I know that pretty personal pieces are often made in choice-based stuff like Twine (I’ve made one of my own, with Reflecting My Face in the Mirror for the Neo-Twiny jam), and there’s a few I know of in parsers too.
But usually there’s some layer of abstraction, some “this is happening to a fictional character who might have similar experiences but is not me” (ex: Will Not Let Me Go (I think)), meanings filtered through analagous metaphors of magic and the like (ex: Of Their Shadows Deep), or just being general enough that it’s relatable in broader contexts (ex: my aforementioned Reflecting piece).
If there’s no abstraction of the personal events tho – if it’s just me and my actual experiences, negative and unfun as they were, is that a “good idea”?

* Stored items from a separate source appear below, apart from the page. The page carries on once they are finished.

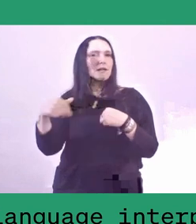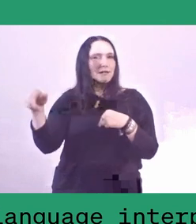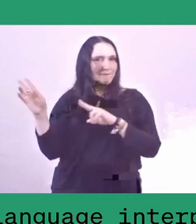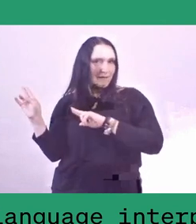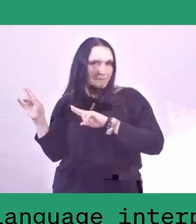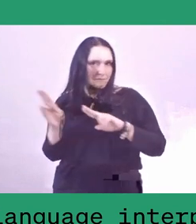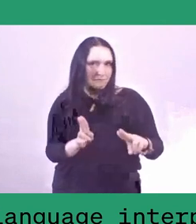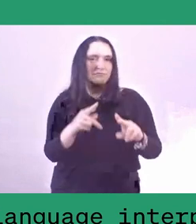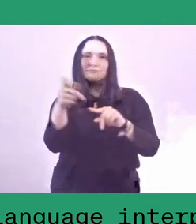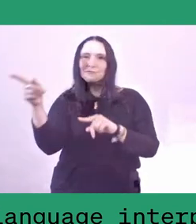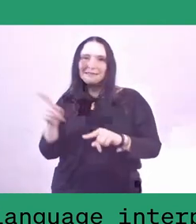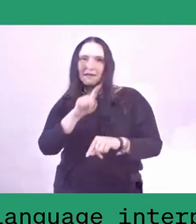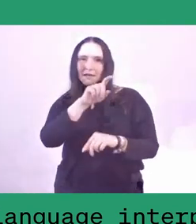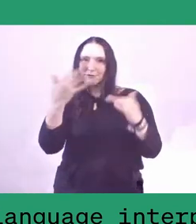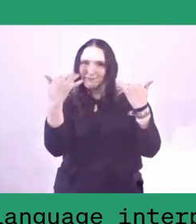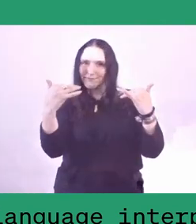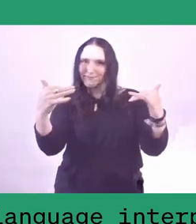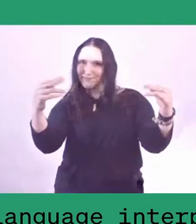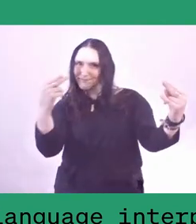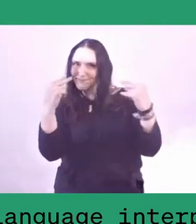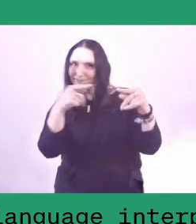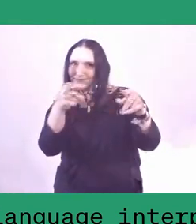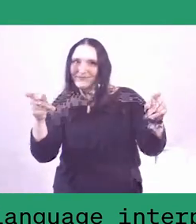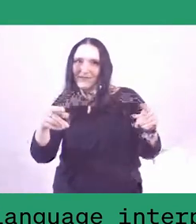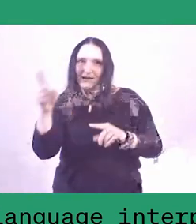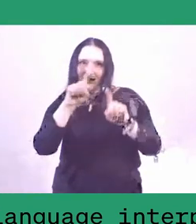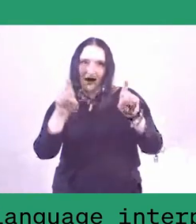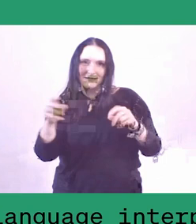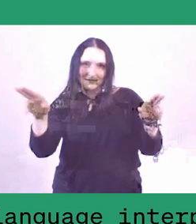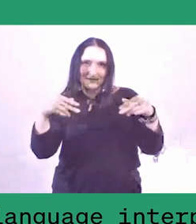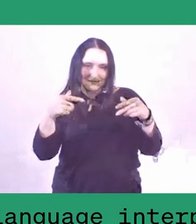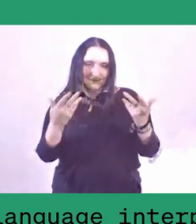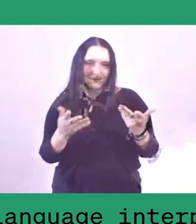that are being asked among our audience. Thank you, everyone, so much.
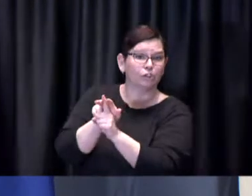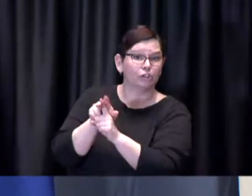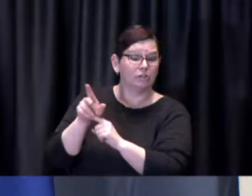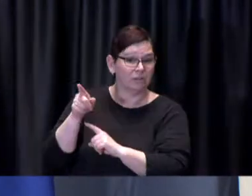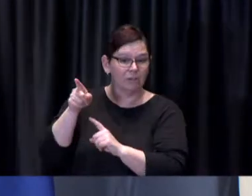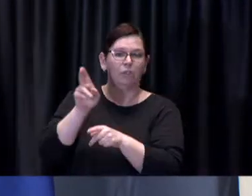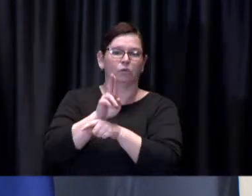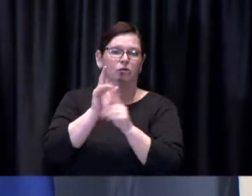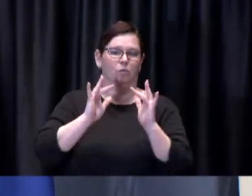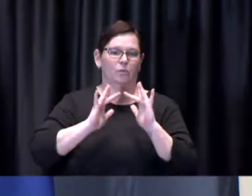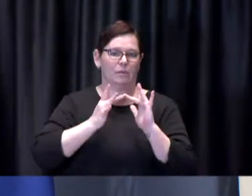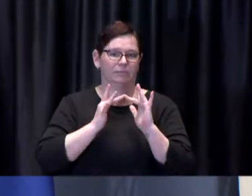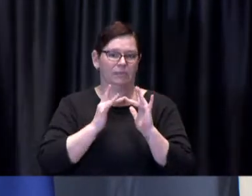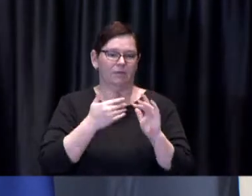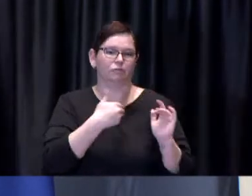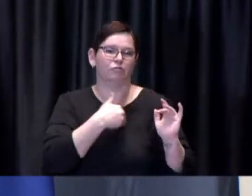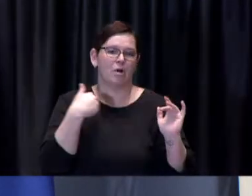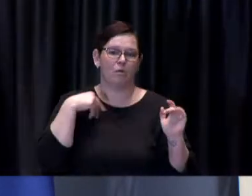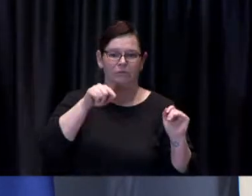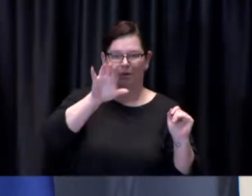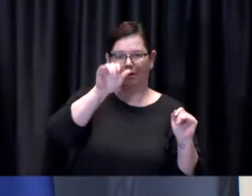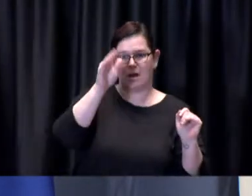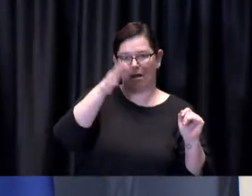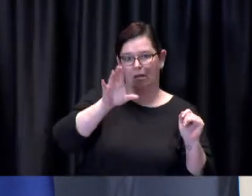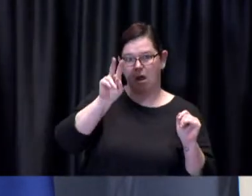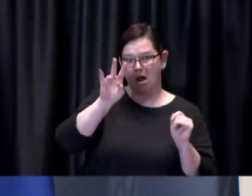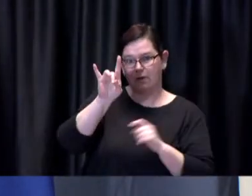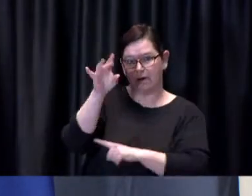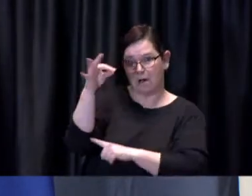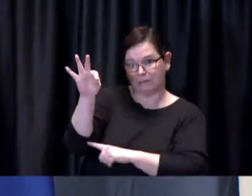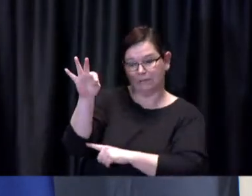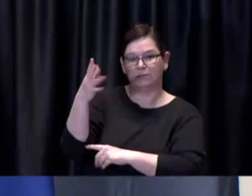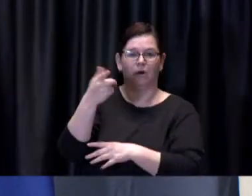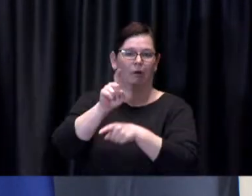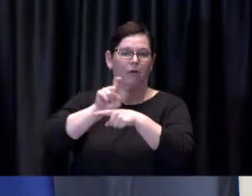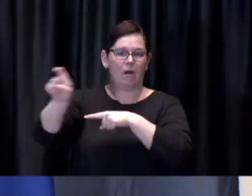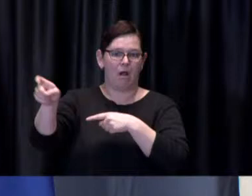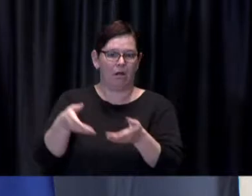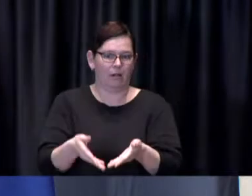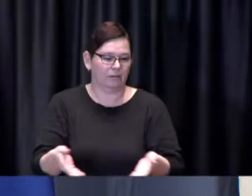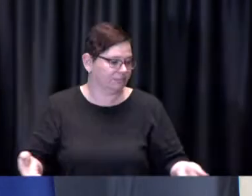Our vaccine efforts depend almost entirely on vaccine supply from the other governments.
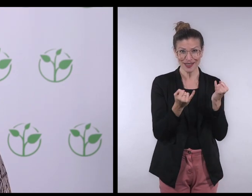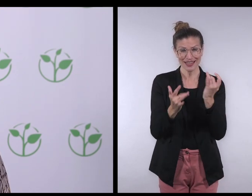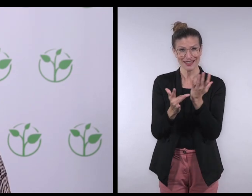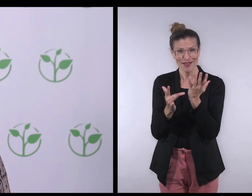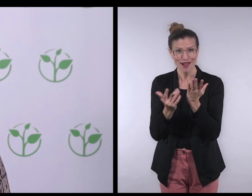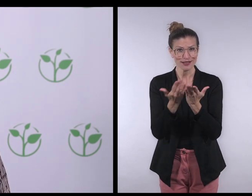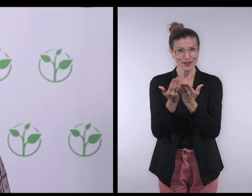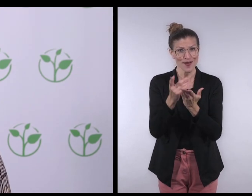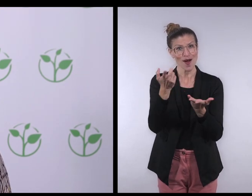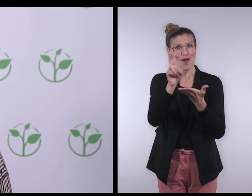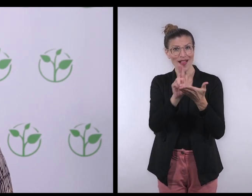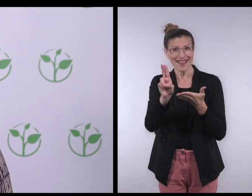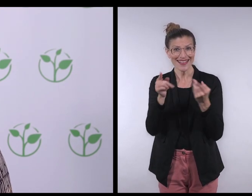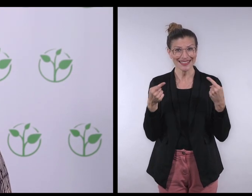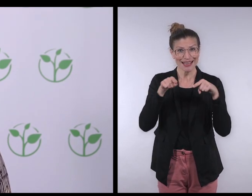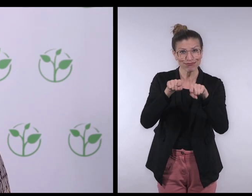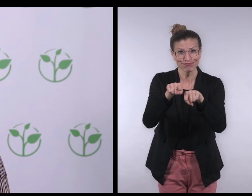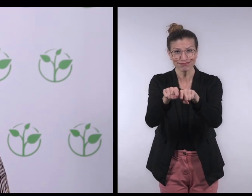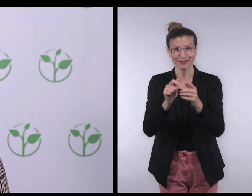It could be technical schools or universities.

By “good idea” I mean both in writing it (regarding my emotional health – I realize only I can know this for sure, but I’m wondering what other people’s personal experiences with this are, if any) and getting people to play it (regarding whether anyone actually want to play this when they know it’s both depressing and directly about the author).
Before anyone says, “well you can make it and don’t have to show it to anyone”, that isn’t how or why I make art. I make art to show people and have them resonate* with it. Would extremely personal games even resonate in that way?
If not, how should I approach conveying an experience like it in a cathartic but actually enjoyable to players way?
*I remember the keynote for this Narrascope was “make it anyway and at least some people will resonate with it” but the topics she used as examples weren’t actively miserable.